GOAL OF THE EXERCISE: Going through the entries below, work out how many lines have the string "family" in them. Give the number and nothing more.

MATERIAL PROVIDED:
[Start of Attachment]

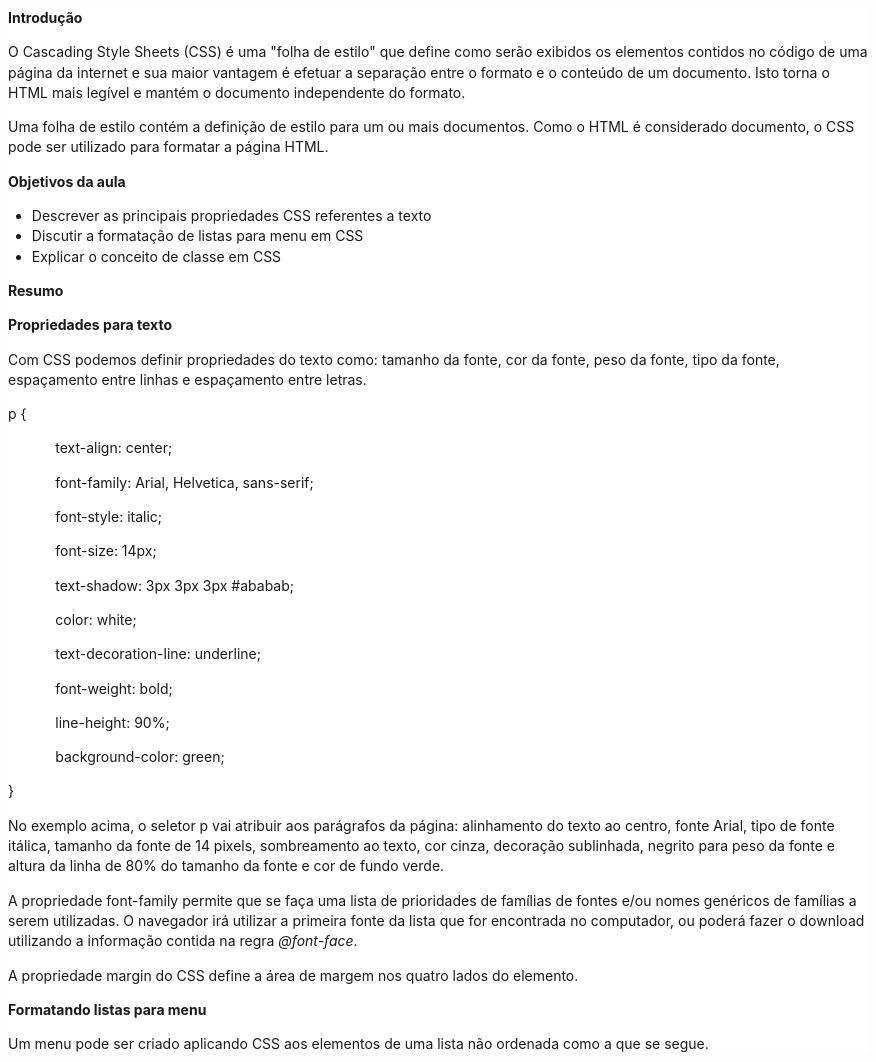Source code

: **Introdução**

O Cascading Style Sheets (CSS) é uma "folha de estilo" que define como serão exibidos os elementos contidos no código de uma página da internet e sua maior vantagem é efetuar a separação entre o formato e o conteúdo de um documento. Isto torna o HTML mais legível e mantém o documento independente do formato.

Uma folha de estilo contém a definição de estilo para um ou mais documentos. Como o HTML é considerado documento, o CSS pode ser utilizado para formatar a página HTML.

**Objetivos da aula**

-   Descrever as principais propriedades CSS referentes a texto
-   Discutir a formatação de listas para menu em CSS
-   Explicar o conceito de classe em CSS

**Resumo**

**Propriedades para texto**

Com CSS podemos definir propriedades do texto como: tamanho da fonte, cor da fonte, peso da fonte, tipo da fonte, espaçamento entre linhas e espaçamento entre letras.

p {

            text-align: center;

            font-family: Arial, Helvetica, sans-serif;

            font-style: italic;

            font-size: 14px;

            text-shadow: 3px 3px 3px #ababab;

            color: white;

            text-decoration-line: underline;

            font-weight: bold;

            line-height: 90%;

            background-color: green;

}

No exemplo acima, o seletor p vai atribuir aos parágrafos da página: alinhamento do texto ao centro, fonte Arial, tipo de fonte itálica, tamanho da fonte de 14 pixels, sombreamento ao texto, cor cinza, decoração sublinhada, negrito para peso da fonte e altura da linha de 80% do tamanho da fonte e cor de fundo verde.

A propriedade font-family permite que se faça uma lista de prioridades de famílias de fontes e/ou nomes genéricos de famílias a serem utilizadas. O navegador irá utilizar a primeira fonte da lista que for encontrada no computador, ou poderá fazer o download utilizando a informação contida na regra _@font-face_.

A propriedade margin do CSS define a área de margem nos quatro lados do elemento.

**Formatando listas para menu**

Um menu pode ser criado aplicando CSS aos elementos de uma lista não ordenada como a que se segue.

[End of Attachment]

COMPLETED TASK: 2